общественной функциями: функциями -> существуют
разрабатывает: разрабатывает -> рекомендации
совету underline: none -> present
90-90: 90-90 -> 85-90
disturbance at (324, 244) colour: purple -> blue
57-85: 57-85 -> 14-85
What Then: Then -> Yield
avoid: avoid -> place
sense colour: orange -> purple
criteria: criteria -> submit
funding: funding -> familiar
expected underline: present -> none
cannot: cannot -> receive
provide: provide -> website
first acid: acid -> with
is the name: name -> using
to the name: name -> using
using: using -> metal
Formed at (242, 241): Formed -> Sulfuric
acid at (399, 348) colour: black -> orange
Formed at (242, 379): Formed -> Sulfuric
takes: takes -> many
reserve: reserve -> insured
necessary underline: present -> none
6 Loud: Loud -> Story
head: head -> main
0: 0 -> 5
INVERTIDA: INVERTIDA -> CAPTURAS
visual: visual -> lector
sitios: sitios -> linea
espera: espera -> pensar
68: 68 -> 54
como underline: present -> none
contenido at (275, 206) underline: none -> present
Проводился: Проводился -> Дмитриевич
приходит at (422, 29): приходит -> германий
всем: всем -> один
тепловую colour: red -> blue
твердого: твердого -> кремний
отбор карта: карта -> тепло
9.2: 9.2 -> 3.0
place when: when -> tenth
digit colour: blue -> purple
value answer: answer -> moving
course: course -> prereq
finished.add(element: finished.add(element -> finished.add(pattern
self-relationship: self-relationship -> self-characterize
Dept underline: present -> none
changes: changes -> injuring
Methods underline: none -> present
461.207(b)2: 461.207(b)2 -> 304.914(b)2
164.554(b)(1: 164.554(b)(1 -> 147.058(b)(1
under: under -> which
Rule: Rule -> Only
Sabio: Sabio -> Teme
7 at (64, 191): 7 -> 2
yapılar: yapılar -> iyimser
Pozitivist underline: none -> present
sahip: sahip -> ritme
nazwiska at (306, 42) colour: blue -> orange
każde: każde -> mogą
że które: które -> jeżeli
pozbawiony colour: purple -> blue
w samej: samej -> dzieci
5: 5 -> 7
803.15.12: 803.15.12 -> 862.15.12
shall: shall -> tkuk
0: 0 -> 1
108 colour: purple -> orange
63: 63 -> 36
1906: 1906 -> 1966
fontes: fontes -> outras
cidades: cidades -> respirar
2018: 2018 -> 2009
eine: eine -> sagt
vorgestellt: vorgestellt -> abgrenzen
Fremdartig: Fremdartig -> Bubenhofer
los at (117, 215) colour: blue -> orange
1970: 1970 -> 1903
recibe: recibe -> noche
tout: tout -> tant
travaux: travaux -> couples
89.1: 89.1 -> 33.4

━━━━━━━━━━━━━━━━━━━━━━━━━━━━━━

**AIM**
Convert the material, from its first line through the line containing "los at (117, 215) colour: blue -> orange", into a Markdown table with the columns No. and Entry, giving each line its own numbered row and leaving out blank lines.

**WRITTEN RESPONSE**
| No. | Entry |
|---|---|
| 1 | общественной функциями: функциями -> существуют |
| 2 | разрабатывает: разрабатывает -> рекомендации |
| 3 | совету underline: none -> present |
| 4 | 90-90: 90-90 -> 85-90 |
| 5 | disturbance at (324, 244) colour: purple -> blue |
| 6 | 57-85: 57-85 -> 14-85 |
| 7 | What Then: Then -> Yield |
| 8 | avoid: avoid -> place |
| 9 | sense colour: orange -> purple |
| 10 | criteria: criteria -> submit |
| 11 | funding: funding -> familiar |
| 12 | expected underline: present -> none |
| 13 | cannot: cannot -> receive |
| 14 | provide: provide -> website |
| 15 | first acid: acid -> with |
| 16 | is the name: name -> using |
| 17 | to the name: name -> using |
| 18 | using: using -> metal |
| 19 | Formed at (242, 241): Formed -> Sulfuric |
| 20 | acid at (399, 348) colour: black -> orange |
| 21 | Formed at (242, 379): Formed -> Sulfuric |
| 22 | takes: takes -> many |
| 23 | reserve: reserve -> insured |
| 24 | necessary underline: present -> none |
| 25 | 6 Loud: Loud -> Story |
| 26 | head: head -> main |
| 27 | 0: 0 -> 5 |
| 28 | INVERTIDA: INVERTIDA -> CAPTURAS |
| 29 | visual: visual -> lector |
| 30 | sitios: sitios -> linea |
| 31 | espera: espera -> pensar |
| 32 | 68: 68 -> 54 |
| 33 | como underline: present -> none |
| 34 | contenido at (275, 206) underline: none -> present |
| 35 | Проводился: Проводился -> Дмитриевич |
| 36 | приходит at (422, 29): приходит -> германий |
| 37 | всем: всем -> один |
| 38 | тепловую colour: red -> blue |
| 39 | твердого: твердого -> кремний |
| 40 | отбор карта: карта -> тепло |
| 41 | 9.2: 9.2 -> 3.0 |
| 42 | place when: when -> tenth |
| 43 | digit colour: blue -> purple |
| 44 | value answer: answer -> moving |
| 45 | course: course -> prereq |
| 46 | finished.add(element: finished.add(element -> finished.add(pattern |
| 47 | self-relationship: self-relationship -> self-characterize |
| 48 | Dept underline: present -> none |
| 49 | changes: changes -> injuring |
| 50 | Methods underline: none -> present |
| 51 | 461.207(b)2: 461.207(b)2 -> 304.914(b)2 |
| 52 | 164.554(b)(1: 164.554(b)(1 -> 147.058(b)(1 |
| 53 | under: under -> which |
| 54 | Rule: Rule -> Only |
| 55 | Sabio: Sabio -> Teme |
| 56 | 7 at (64, 191): 7 -> 2 |
| 57 | yapılar: yapılar -> iyimser |
| 58 | Pozitivist underline: none -> present |
| 59 | sahip: sahip -> ritme |
| 60 | nazwiska at (306, 42) colour: blue -> orange |
| 61 | każde: każde -> mogą |
| 62 | że które: które -> jeżeli |
| 63 | pozbawiony colour: purple -> blue |
| 64 | w samej: samej -> dzieci |
| 65 | 5: 5 -> 7 |
| 66 | 803.15.12: 803.15.12 -> 862.15.12 |
| 67 | shall: shall -> tkuk |
| 68 | 0: 0 -> 1 |
| 69 | 108 colour: purple -> orange |
| 70 | 63: 63 -> 36 |
| 71 | 1906: 1906 -> 1966 |
| 72 | fontes: fontes -> outras |
| 73 | cidades: cidades -> respirar |
| 74 | 2018: 2018 -> 2009 |
| 75 | eine: eine -> sagt |
| 76 | vorgestellt: vorgestellt -> abgrenzen |
| 77 | Fremdartig: Fremdartig -> Bubenhofer |
| 78 | los at (117, 215) colour: blue -> orange |